• Text provided:
___
When it comes to in-house innovation, few companies are as proud as Apple. Yet, behind the scenes, the iPhone maker has quietly confronted a reality check: its long-promised, generative AI–powered Siri simply wasn’t ready for prime time. According to Bloomberg’s Mark Gurman, Apple has begun testing third‑party large language models (LLMs) from OpenAI and Anthropic on its private cloud—an extraordinary reversal for a company that usually tightens control over every line of code.
The development of “LLM Siri” has been a rocky ride. Originally scheduled to make its debut earlier this year, the overhauled assistant was delayed in March amid quality‑control concerns. At Apple’s Worldwide Developers Conference (WWDC) in June, SVP of Worldwide Marketing Greg Joswiak admitted candidly that the system “didn’t hit our quality standard,” underscoring just how far Apple still has to go.
Behind the scenes, Apple’s AI and Siri division had been helmed by John Giannandrea, a veteran AI executive hired from Google in 2018. But as delays mounted and internal pressure rose, CEO Tim Cook reportedly “lost confidence” in Giannandrea’s leadership, prompting a shakeup. In his place, Cook tapped Mike Rockwell—best known for steering the Vision Pro project—to spearhead Siri’s renaissance.
Under Rockwell’s watchful eye, Apple invited OpenAI and Anthropic to tailor versions of their flagship models—ChatGPT and Claude, respectively—for evaluation on Apple’s servers. Google’s Gemini was included for comparison, though its use would likely be more restricted given Google’s status as a direct competitor in both hardware and AI services.
___
• The data:
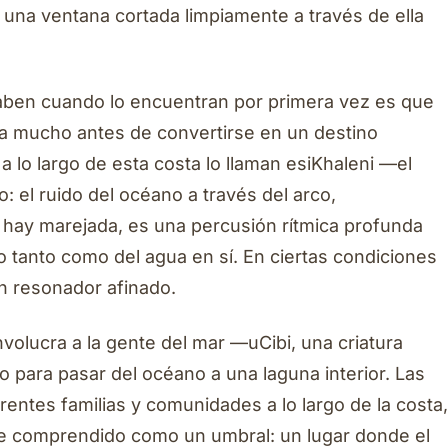
una ventana cortada limpiamente a través de ella
 saben cuando lo encuentran por primera vez es que
ia mucho antes de convertirse en un destino
 lo largo de esta costa lo llaman esiKhaleni —el
: el ruido del océano a través del arco,
hay marejada, es una percusión rítmica profunda
 tanto como del agua en sí. En ciertas condiciones
n resonador afinado.
nvolucra a la gente del mar —uCibi, una criatura
 para pasar del océano a una laguna interior. Las
erentes familias y comunidades a lo largo de la costa,
e comprendido como un umbral: un lugar donde el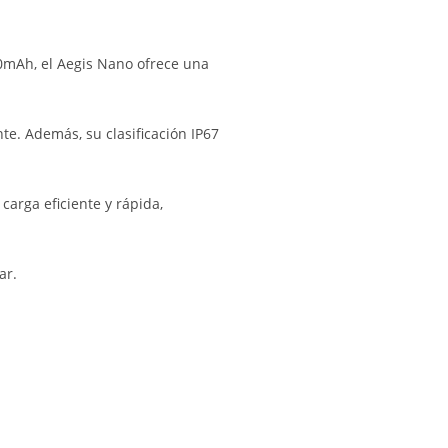
0mAh, el Aegis Nano ofrece una
nte. Además, su clasificación IP67
arga eficiente y rápida,
ar.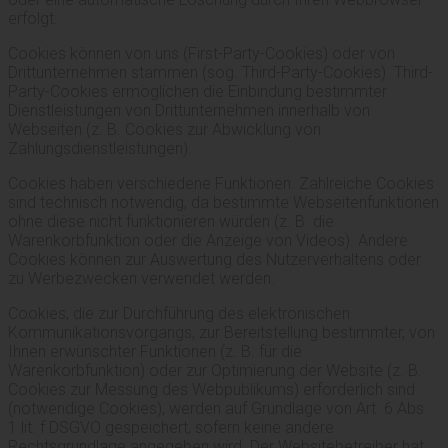
erfolgt.
Cookies können von uns (First-Party-Cookies) oder von
Drittunternehmen stammen (sog. Third-Party-Cookies). Third-
Party-Cookies ermöglichen die Einbindung bestimmter
Dienstleistungen von Drittunternehmen innerhalb von
Webseiten (z. B. Cookies zur Abwicklung von
Zahlungsdienstleistungen).
Cookies haben verschiedene Funktionen. Zahlreiche Cookies
sind technisch notwendig, da bestimmte Webseitenfunktionen
ohne diese nicht funktionieren würden (z. B. die
Warenkorbfunktion oder die Anzeige von Videos). Andere
Cookies können zur Auswertung des Nutzerverhaltens oder
zu Werbezwecken verwendet werden.
Cookies, die zur Durchführung des elektronischen
Kommunikationsvorgangs, zur Bereitstellung bestimmter, von
Ihnen erwünschter Funktionen (z. B. für die
Warenkorbfunktion) oder zur Optimierung der Website (z. B.
Cookies zur Messung des Webpublikums) erforderlich sind
(notwendige Cookies), werden auf Grundlage von Art. 6 Abs.
1 lit. f DSGVO gespeichert, sofern keine andere
Rechtsgrundlage angegeben wird. Der Websitebetreiber hat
___
• Brief 1:
Print everything in the Siri article from "The development of" down to "still has to go.".
• Brief 2:
In the article on Apple's Siri, who was hired from Google in 2018 to run Apple's AI and Siri division?
• Brief 3:
Name every person mentioned in the Siri article.

• Your response 1:
The development of “LLM Siri” has been a rocky ride. Originally scheduled to make its debut earlier this year, the overhauled assistant was delayed in March amid quality‑control concerns. At Apple’s Worldwide Developers Conference (WWDC) in June, SVP of Worldwide Marketing Greg Joswiak admitted candidly that the system “didn’t hit our quality standard,” underscoring just how far Apple still has to go.

• Your response 2:
John Giannandrea

• Your response 3:
Mark Gurman
Greg Joswiak
John Giannandrea
Tim Cook
Mike Rockwell